Он умолк сам. И все остальные тоже молчали. Наверное, молча похихикивали.
— Похоже, похоже, но слишком схематично, — сказал Никамупа, — Глыбалич подтвехлдит.
Больше никто не стал оценивать выступление моего приятеля о моей выдумке. Я лишь размахивал руками на манер дирижёра и улыбался без особой весёлости. Чашки сами нашлись, и началось чаепитие. Приятель слегка покраснел, будто ошпаренный этим молчанием, и коснулся горячего чая, дабы внести некое равновесие ощущениям.
— Вот вы говорили о некоем скручивании пространства на само себя. — Снова стал пытать Глыбалича мой приятель. — А не могли бы вы количественно выразить это скручивание? Ну, скажем, во сколько раз это пространство уменьшается?

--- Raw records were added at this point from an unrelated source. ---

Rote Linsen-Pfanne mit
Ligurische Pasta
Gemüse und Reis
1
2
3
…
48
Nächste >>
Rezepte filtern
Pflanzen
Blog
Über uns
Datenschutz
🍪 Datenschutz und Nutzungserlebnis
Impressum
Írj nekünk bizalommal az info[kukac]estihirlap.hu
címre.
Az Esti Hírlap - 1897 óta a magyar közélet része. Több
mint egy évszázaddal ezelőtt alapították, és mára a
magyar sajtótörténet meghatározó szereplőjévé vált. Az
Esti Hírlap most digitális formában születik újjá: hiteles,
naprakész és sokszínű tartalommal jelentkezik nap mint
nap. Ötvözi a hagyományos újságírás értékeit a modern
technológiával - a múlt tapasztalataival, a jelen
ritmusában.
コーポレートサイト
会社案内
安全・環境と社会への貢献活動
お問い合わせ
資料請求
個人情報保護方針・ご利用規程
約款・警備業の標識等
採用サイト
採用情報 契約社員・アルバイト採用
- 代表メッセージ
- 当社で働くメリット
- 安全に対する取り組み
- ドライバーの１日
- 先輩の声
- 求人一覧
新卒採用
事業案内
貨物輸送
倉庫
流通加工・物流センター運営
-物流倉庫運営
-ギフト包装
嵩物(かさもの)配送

— Здесь всё просто. С каждым последующим измерением пространство скручивается в «пи» раз. Мы, всматриваясь в него с позиции своего трёхмерного пространства, можем различать лишь его проекцию на наш мир. Это как, например, шар на плоскости воспринимается кругом. При более и более-мерном пространстве получается эдакая проекция проекции. Ну, например, четырёхмерная фигура нами воспримется лишь в трёхмерной проекции. А дальше, при нарастании мерностей идёт как раз проекция предыдущих проекций. И если вы считаете себя пространством шестимерным, ну, личность, в которую вы упрятали душу свою, тогда эта проекция проекций окажется примерно в тридцать раз меньше вас трёхмерного. Понятно, да? «Пи», помноженное на себя трижды и выдаст около тридцати. И это примерно размер вашего сердца. По крайней мере, ваше сердце вполне воспримет данную проекцию на себе. Вот и выходит, что вы себя шестимерного воспринимаете сердцем. И как ни странно, всякий человек именно так и делает.

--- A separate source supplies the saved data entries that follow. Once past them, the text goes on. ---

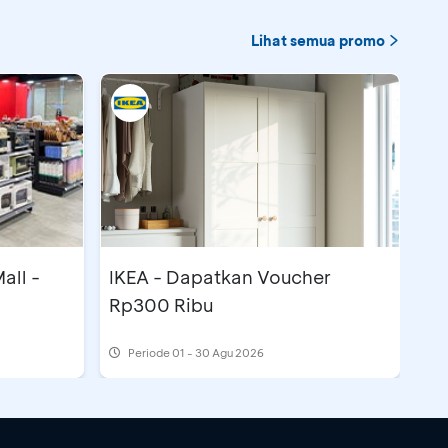
Lihat semua promo
all -
IKEA - Dapatkan Voucher
Rp300 Ribu
Periode
01 - 30 Agu 2026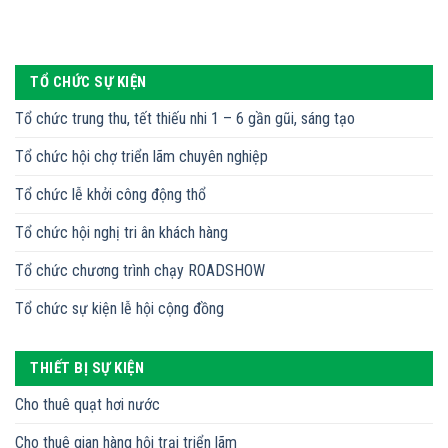
TỔ CHỨC SỰ KIỆN
Tổ chức trung thu, tết thiếu nhi 1 – 6 gần gũi, sáng tạo
Tổ chức hội chợ triển lãm chuyên nghiệp
Tổ chức lễ khởi công động thổ
Tổ chức hội nghị tri ân khách hàng
Tổ chức chương trình chạy ROADSHOW
Tổ chức sự kiện lễ hội cộng đồng
THIẾT BỊ SỰ KIỆN
Cho thuê quạt hơi nước
Cho thuê gian hàng hội trại triển lãm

Мой приятель взглянул на приятельницу. Та кивнула головой. И ткнула его пальцем в ту область его тела.
— Там, — сказала она, — и это действительно всем известно.
— Хе-хе. — Тихо произнёс Академик. — Но я вот что скажу. Всякие подробности о научных пространствах, возможно, поведаю позже, да вы и сами сможете о том почитать в моих книжках, там действительно чисто геометрия, хоть и с научным присутствием личности-души, как тут высказался молодой человек, — он кивнул в сторону моего приятеля, — но я скажу о другом. Скажу о своих двух жизнях, одна из которых явилась синим витяжеством, а другая, вот она, перед вами. И повесть моя станет более интересной, поскольку здесь присутствует самый оголтелый мой соперник.

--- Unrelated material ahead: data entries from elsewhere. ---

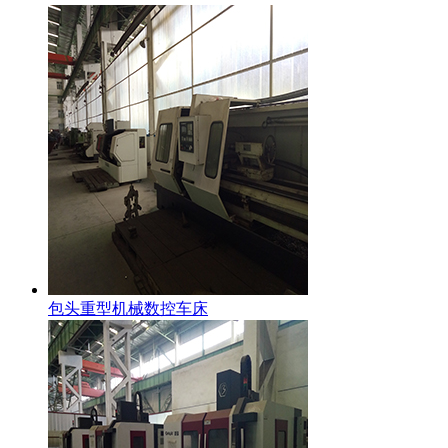
包头重型机械数控车床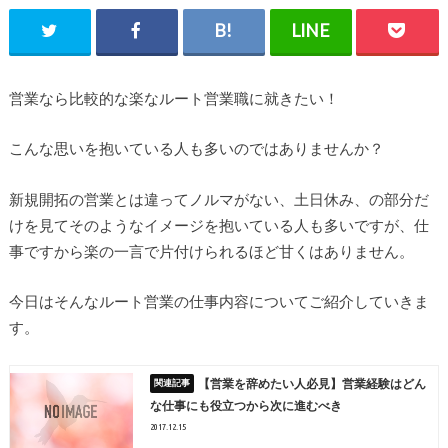
営業なら比較的な楽なルート営業職に就きたい！
こんな思いを抱いている人も多いのではありませんか？
新規開拓の営業とは違ってノルマがない、土日休み、の部分だ
けを見てそのようなイメージを抱いている人も多いですが、仕
事ですから楽の一言で片付けられるほど甘くはありません。
今日はそんなルート営業の仕事内容についてご紹介していきま
す。
【営業を辞めたい人必見】営業経験はどん
な仕事にも役立つから次に進むべき
2017.12.15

Антиисторик хихикнул в рыжую бородку и глянул поверх очков на бывшего Синего Витязя. Его глаза уменьшились и к тому же сузились.
— Да-да, я именно и пришёл, чтобы поведать о том. И затем, проститься. Приятно побывать на прощальных посиделка.
Глыбалич, он же Синий Витязь глядел на меня, словно только мне и предназначалось его откровение. Он молвил спокойно, по-видимому, полностью был к тому готовым.
— Я, конечно же, не Дон Кихот. Я не выдумывал себе противников. Вот и присутствующий здесь истинный историк не даст соврать, — он указал подбородком на Говрула Терантия Никамупу.
Тот хитренько покивал головой. И глубоко прерывисто вздохнул, затем сказал:
— Уж не дам, уж вам-то я ничего не дам. Никогда не давал, и тепехль не получите.
Академик благодарно отвесил ему поклон и заговорил, немного воодушевившись:
— Хоть этот субъект ничего мне не даёт, кой-какую гарантию от него я получил.
— Это я могу, это я даже с пхлевеликим удовольствием. Гахлантия — моё наивысшее достижение. Так что, пхлодолжайте и не стесняйтесь.
— Продолжу. Точнее сказать, начну. Итак…
Я слушал его рассказ, а в голове создавались образы. Взгляд ушёл за границы здешнего пространства и завис за линией нынешнего времени. Может быть, он обретался там, в десятимерии, наличием которого пытался объяснить мой приятель научную полноту вообще всего, что есть в мире вещей. Это в отличие от бедности нашего обычного восприятия, где разглядывается, по сусекам собранная, жалкая горстка муки, из которой выпекается единственный колобок собственной значимости. Как знать, возможно, именно там Глыбалич и Синий Витязь живут себе, поживают, каждый в отдельном трёхмерном теле и в отдельном одномерном времени, однако тот и другой укладываются в некую целую и неразделимую личность…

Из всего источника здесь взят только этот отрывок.